Sequence satisfying a condition for all n

[StarTiger]

Homework Statement

Suppose that a sequence {s_n} of positive numbers satisfies the condition s_(n+1) > αs_n for all n where α > 1. Show that s_n → ∞

My teacher mentioned something about making it into a geometric sequence and taking the log.

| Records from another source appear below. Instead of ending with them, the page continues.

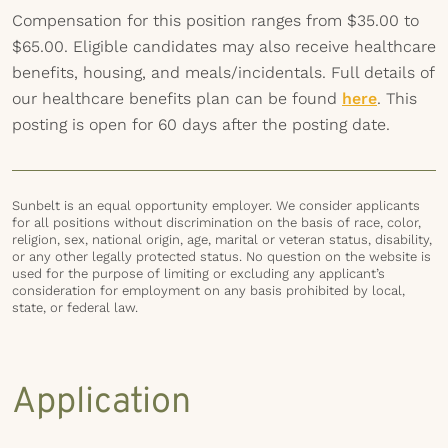
Compensation for this position ranges from $35.00 to
$65.00. Eligible candidates may also receive healthcare
benefits, housing, and meals/incidentals. Full details of
our healthcare benefits plan can be found
here
. This
posting is open for 60 days after the posting date.
Sunbelt is an equal opportunity employer. We consider applicants
for all positions without discrimination on the basis of race, color,
religion, sex, national origin, age, marital or veteran status, disability,
or any other legally protected status. No question on the website is
used for the purpose of limiting or excluding any applicant’s
consideration for employment on any basis prohibited by local,
state, or federal law.
Application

I'm just confused.

Homework Equations

The Attempt at a Solution

 

[LCKurtz]

You can start with s₂ > as₁. Now what about s₃? Can you compare it to s₂ and s₁? Continue...

 

[HallsofIvy]

Homework Statement

Suppose that a sequence {s_n} of positive numbers satisfies the condition s_(n+1) > αs_n for all n where α > 1. Show that s_n → ∞

My teacher mentioned something about making it into a geometric sequence and taking the log. I'm just confused.

Homework Equations

The Attempt at a Solution

So $s_2> a s_n$, $s_3> a s_2> a(a s_1)= a^2 s_1$, $s_4> a s_3> a(a^2 s_1)= a^3 s_1$. So $s_n>$ a to what power times $s_1$? What does that have to do with a "geometric sequence"?

 

[fmam3]

If $$(s_n)$$ is a sequence and the limit $$\lim_{n \to \infty}|s_{n+1} / {s_n}| = L$$ exists and $$L < 1$$, then $$\lim s_n$$ converges. If not, what do you think happens?